Várzea das Flores: ponto turístico ameaçado

Lixo, construções irregulares e até desova de corpos. É essa a situação encontrada por visitantes da lagoa Várzea das Flores - um dos principais pontos turísticos da cidade e importante reservatório de abastecimento de água para municípios da região metropolitana de Belo Horizonte, entre eles Betim. Os problemas preocupam especialistas em meio ambiente, além da Polícia Militar e do Corpo de Bombeiros. Eles afirmam que a represa está ameaçada.

A situação da adutora se agravou ao longo dos últimos anos, depois que a população do entorno descobriu que o local poderia ser usado também como uma ótima opção de lazer. Desde então, a falta de consciência ambiental de alguns frequentadores, que deixam lixo espalhado por toda a orla, tem comprometido a qualidade da água e colocado em risco a vida dos peixes.

"É preciso ter responsabilidade com o meio ambiente. O lixo contém um monte de substâncias tóxicas que, na água, geram eutrofização - fenômeno causado pelo excesso de nutrientes, provocando um aumento excessivo de algas", explica o coordenador do curso de ciências biológicas da PUC Betim, Henrique Paprocki. Ele completa: "Esse é um ecossistema alterado e, sem dúvida, está ameaçado".

Na última segunda-feira (25), O Tempo Betim encontrou, às margens da lagoa, garrafas pet, de vidro, copos e pratos descartáveis, além de carvão e até fraldas. Havia lixo nos principais pontos abertos à visitação. "A lagoa sempre fica assim nos fins de semana. Muitos frequentadores trazem lanche, utilizam várias embalagens plásticas e, em vez de retornarem com o lixo, deixam tudo espalhado pelo chão", conta a moradora da região Maria Francisca.

Segundo o subtenente da Polícia Militar Ambiental, Marcelo Marques, a fiscalização na lagoa é intensificada em dias de maior movimento, como feriados e fins de semana. Sobre os resíduos sólidos às margens do local, o militar informou que, em casos de flagrante, a pena administrativa pode chegar a até R$ 2.500. "O lixo pode comprometer a qualidade da água e prejudicar a Copasa a fazer um tratamento adequado".

Além do lixo

O subtenente também alerta para os riscos das construções irregulares às margens da lagoa. "A Várzea tem uma área de proteção ambiental que, se afetada, pode causar danos irreversíveis. É preciso que as autoridades competentes barrem os processos de loteamento irregular. Além disso, as construções devem respeitar o novo Código Florestal, que prevê que as casas devem estar a um mínimo de 50 metros da margem".

Outro problema é que o ponto turístico virou local para desova de corpos. Só no ano passado, 11 vítimas de assassinato foram encontradas próximo à lagoa.

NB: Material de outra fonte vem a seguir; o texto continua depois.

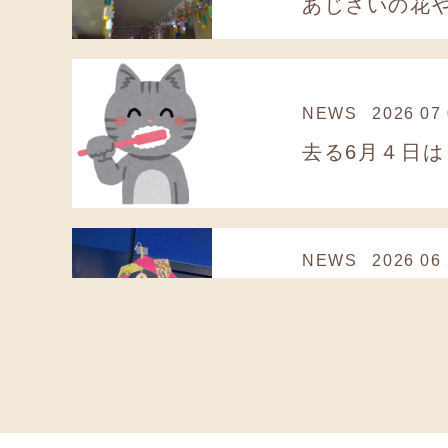
あじさいの花や
NEWS
2026 07
NEWS
2026 06
３階病棟では、
NEWS
2026 06
今回は職員食イ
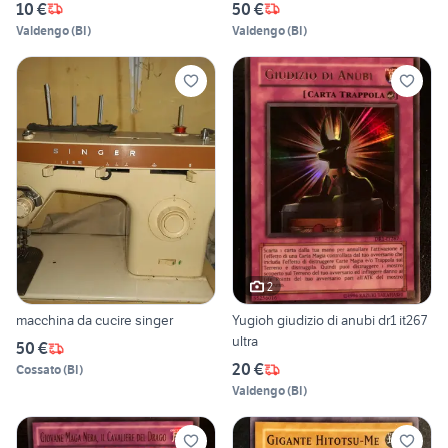
10 €
50 €
Valdengo
(
BI
)
Valdengo
(
BI
)
2
macchina da cucire singer
Yugioh giudizio di anubi dr1 it267
ultra
50 €
20 €
Cossato
(
BI
)
Valdengo
(
BI
)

Sobre a insegurança no local, o capitão Alisson Santos, da 188 Cia. da Polícia Militar, responsável pelo patrulhamento na região da lagoa, informou que a falta de iluminação pública e de pavimentação asfáltica no local dificulta o trabalho dos militares. "É preciso que haja uma obra de infraestrutura no entorno da lagoa. Por ser um local ermo, os criminosos cometem o homicídio em outras áreas e abandonam os corpos das vítimas lá", enfatiza.